While investing in mutual funds, there are a variety of points one demands to figure out — beginning from exactly where to invest to when to sell which fund. Based on the ‘buy low, sell high’ method, numerous investors wait for the industry to fall to get low and sell the units when the industry is higher, but it is a lot easier mentioned than completed.
Investors, as a result, have to have to comply with the suitable method although promoting units or exiting from mutual fund investments to get the maximum advantage.
The suitable method for promoting or exiting from mutual fund investments
Investments linked to Financial Goal: It is generally suggested to get mutual funds with a clear monetary objective in thoughts and the suitable asset allocation. Anurag Garg, CEO and Founder, Nivesh, says, “One needs to buy the right funds, considering multiple objective parameters within each asset class. If the selection of funds has been done with this process, then the investor needs to hold on to the investments till the financial goal is achieved and not take an impulsive decision to sell due to some temporary shift in external market conditions.”

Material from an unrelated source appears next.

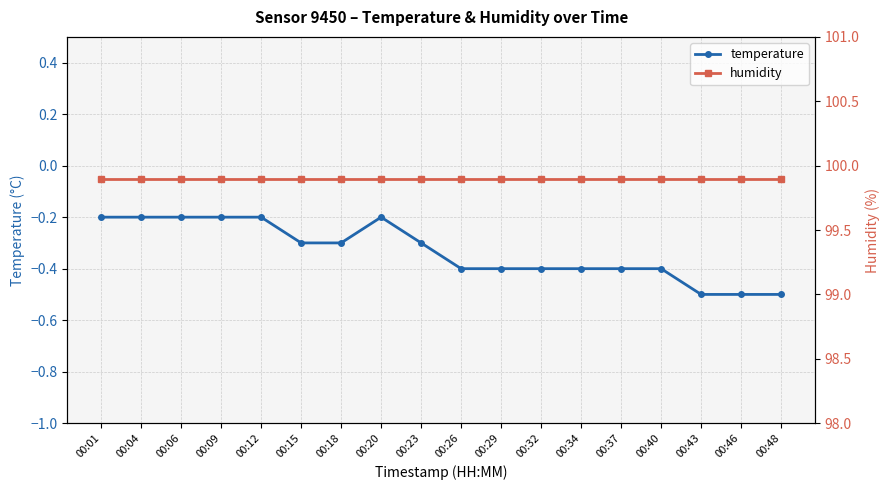

Which series changed the most between 00:04 and 00:46?

temperature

Having mentioned that, one demands to make an exception if there is a basic adjust in the attribute of any fund, which could call for promoting the fund earlier than planned.

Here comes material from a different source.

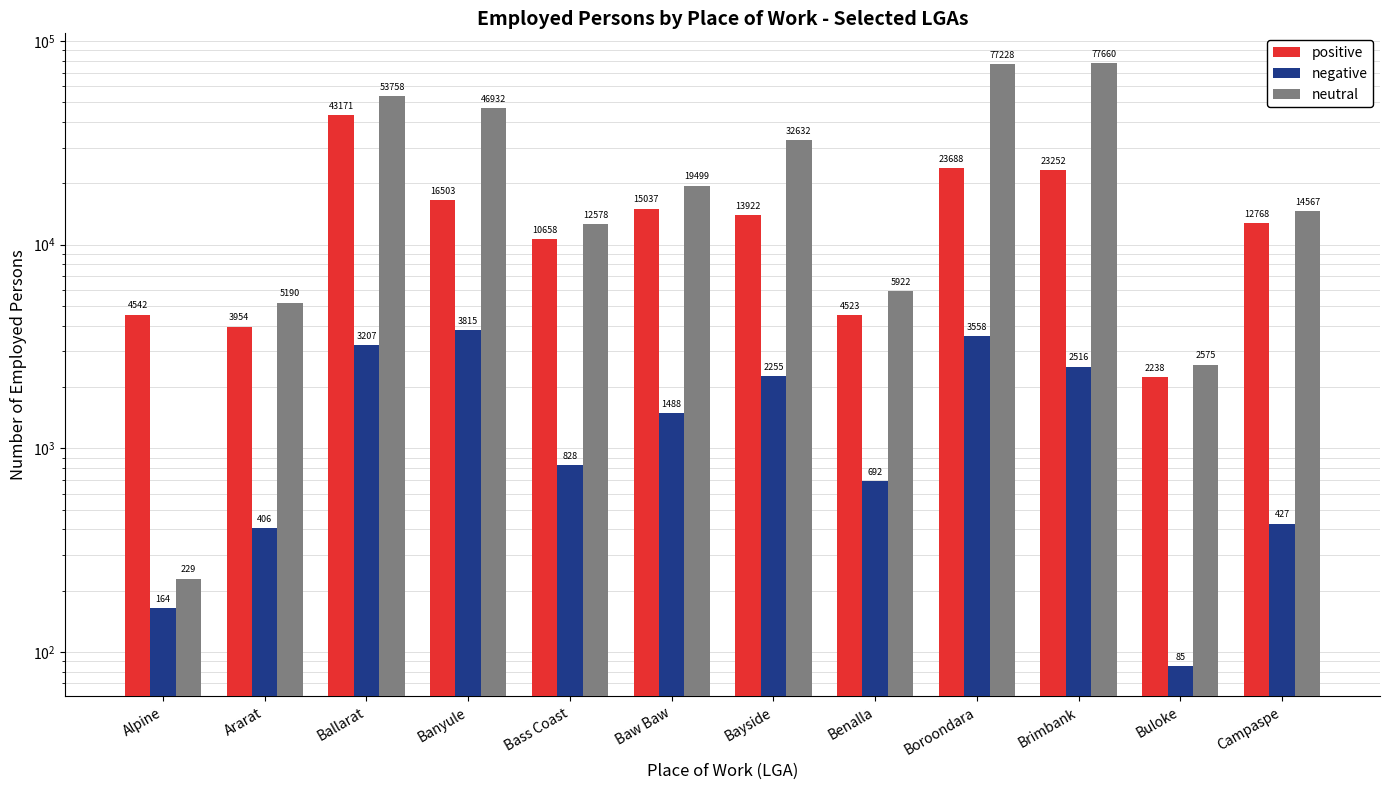

How many groups of bars are there?

12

Change in External Market Situation: There are numerous external industry aspects that call for investors to restructure their portfolios. For instance, Garg adds, “if interest rates are rising, then it is prudent to shift the longer maturity debt funds (like Gilt Funds) to shorter maturity debt funds, and vice versa.”
A shift in Fundamental Attribute of Fund: There could be a basic shift in the attributes of the fund, which could call for promoting the units of the fund. The shift in the attribute could lead to altering the fundamental cause for which the investment was made in the fund.

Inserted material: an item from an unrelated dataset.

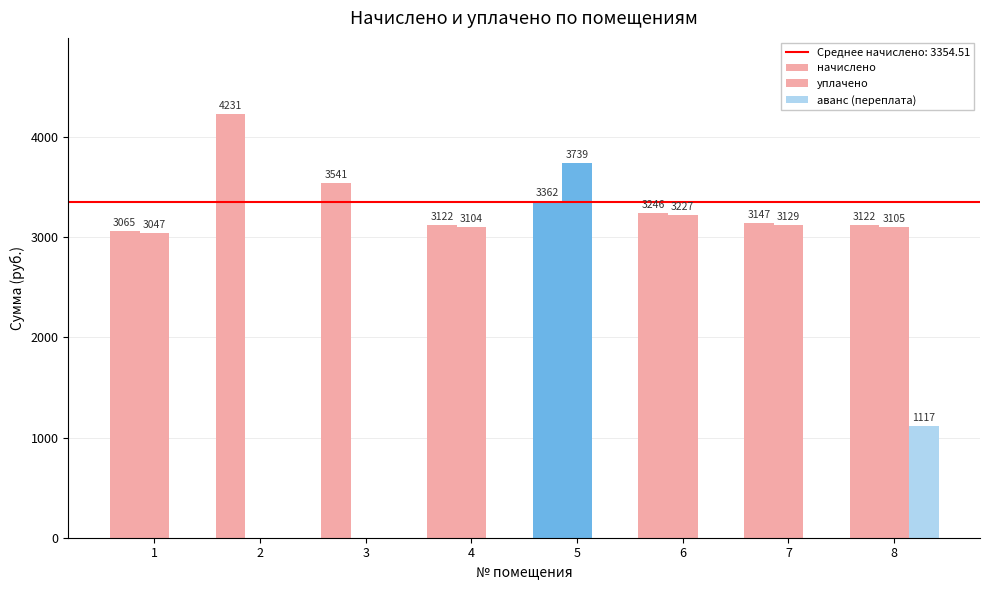

How many values in уплачено are above zero?

6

For instance, Garg adds “SEBI changed the rules for investment allocation by multi-cap funds in September 2020. The rule required these funds to allocate a minimum of 25 per cent to large, mid and small-cap stocks. This took away the flexibility such funds enjoyed. It then led to the creation of a new category of Flexi cap funds. An event like this is a fundamental change in the attribute of the fund, and may require an investor to sell the units and shift the corpus to another fund whose attributes match with the requirements of the investor.”
Underperformance compared to peers: If a fund is underperforming peers and such underperformance can be attributed to the method becoming adopted by the fund manager, then authorities say the investor can take calls to shift to superior-performing peers. For all exit choices, investors also have to have to think about the implications of exit load and taxation prior to taking the final selection.